Auf der theoretischen Ebene des Marx Nr. 2 sind wesentliche Aussagen des "Kommunistischen Manifests" einfach sinnlos. Das Kapital ist hier kein Ding mehr, das man der herrschenden Klasse wegnehmen könnte, sondern das gesellschaftliche Verhältnis des totalisierten Geldes, das als Kapital auf sich selbst rückgekoppelt wurde und sich deshalb in einer gespenstischen Bewegung verselbständigt hat, also (wie Marx später im "Kapital" sagt) als "automatisches Subjekt" funktioniert. Dieses absurde Verhältnis aufzuheben und den modernen Fetischismus zu überwinden, kann demzufolge auch nicht durch eine bloße Verlängerung des systemimmanenten Interessenkampfes gelingen. Stattdessen ist letzten Endes ein bewußter Bruch mit der gemeinsamen Form der Interessen notwendig, um von der verrückten Bewegung des Werts und seiner Kategorien ("Arbeit", Ware, Geld, Markt, Staat) zu einer emanzipatorischen gemeinschaftlichen "Verwaltung von Sachen" zu gelangen und die Produktivkräfte nach Kriterien "sinnlicher Vernunft" bewußt einzusetzen, statt sie dem blinden Prozessieren einer fetischistischen "Maschine" zu überlassen.
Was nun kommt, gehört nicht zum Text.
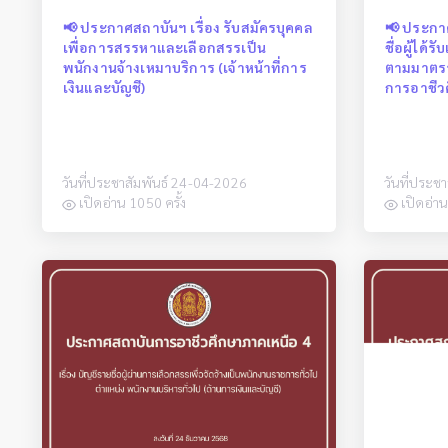
📢 ประกาศสถาบันฯ เรื่อง รับสมัครบุคคล
📢 ประกา
เพื่อการสรรหาและเลือกสรรเป็น
ชื่อผู้ได
พนักงานจ้างเหมาบริการ (เจ้าหน้าที่การ
ตามมาตรา
เงินและบัญชี)
การอาชีว
วันที่ประชาสัมพันธ์ 24-04-2026
วันที่ประช
เปิดอ่าน 1050 ครั้ง
เปิดอ่าน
In welcher Beziehung stehen der "exoterische" Marx Nr. 1 und der "esoterische" Marx Nr. 2? Der "doppelte Marx" läßt sich nicht in einen "frühen" und in einen "späten" Marx auseinanderdividieren, denn das Problem zieht sich als Widerspruch durch die gesamte Marxsche Theorie. Elemente der Kritik am Fetischismus der Wertform und an der "Arbeit" finden sich schon vor dem "Kommunistischen Manifest" in den Frühschriften, während umgekehrt Elemente der soziologisch verkürzten Denkweise auch noch im "Kapital" und in den Spätschriften auftauchen. Das Problem besteht darin, daß Marx zu seiner Zeit den Widerspruch in seiner Theorie gar nicht erkennen konnte, weil es sich nicht um einen Widerspruch nur der Theorie, sondern der Wirklichkeit selbst handelte. Marx entdeckte als einziger die gemeinsame Form der gegensätzlichen Klasseninteressen und ihren historisch begrenzten Charakter; aber diese Entdeckung konnte nicht praktisch wirksam werden, weil das moderne warenproduzierende System noch einen langen Weg der Entwicklung von 150 Jahren vor sich hatte. Für die Arbeiterbewegung war deshalb der Marx Nr. 2 bedeutungslos und sie konnte nur die Lesart des "Kommunistischen Manifests" aufnehmen.

In diesem Sinne läßt sich der "Klassenkampf" ganz anders als gewöhnlich verstehen: Weit davon entfernt, auf den Sturz des Kapitalismus hinzuarbeiten, war er vielmehr der innere Entwicklungsmotor für das kapitalistische System selbst. Die auf die fetischistische Form ihrer Interessen beschränkte Arbeiterbewegung repräsentierte gewissermaßen immer wieder den Fortschritt der kapitalistischen Produktionsweise gegen den unreflektierten Konservatismus der jeweiligen kapitalistischen Eliten. Sie setzte Lohnerhöhungen, Verkürzung der Arbeitszeit, Koalitionsfreiheit, allgemeines Wahlrecht, Staatsinterventionismus, Industrie- und Arbeitsmarkt-Politik usw. als Bedingungen für die Entwicklung und Ausbreitung des industriellen Kapitalismus durch. Und das "Kommunistische Manifest" war das leuchtende Fanal dieser historischen Bewegung innerhalb der fetischistischen Hülle.

Wenn heute diese Bewegung zum Stillstand gekommen ist, so deswegen, weil das kapitalistische System selber keinen Horizont der Entwicklung mehr vor sich hat. Der "Klassenkampf" ist zu Ende gegangen, und damit hat auch das "Kommunistische Manifest" seine Kraft verloren. Seine aufrüttelnde Sprache ist zum historischen Dokument erstarrt. Dieser Text ist unwirklich geworden, weil er seine Aufgabe erfüllt hat. Gerade deswegen aber schlägt jetzt die Stunde des "esoterischen" Marx Nr. 2: Das gemeinsame Bezugssystem des "automatischen Subjekts", das in der Zeit des historischen Klassenkampfs gar nicht als distinkte Erscheinung wahrgenommen wurde und gewissermaßen "unsichtbar" war, ist zum brennenden Problem geworden und seine globale Krise wird das neue Jahrhundert prägen. Jetzt müßte ein anderes, neues Manifest geschrieben werden, dessen Sprache noch nicht gefunden ist.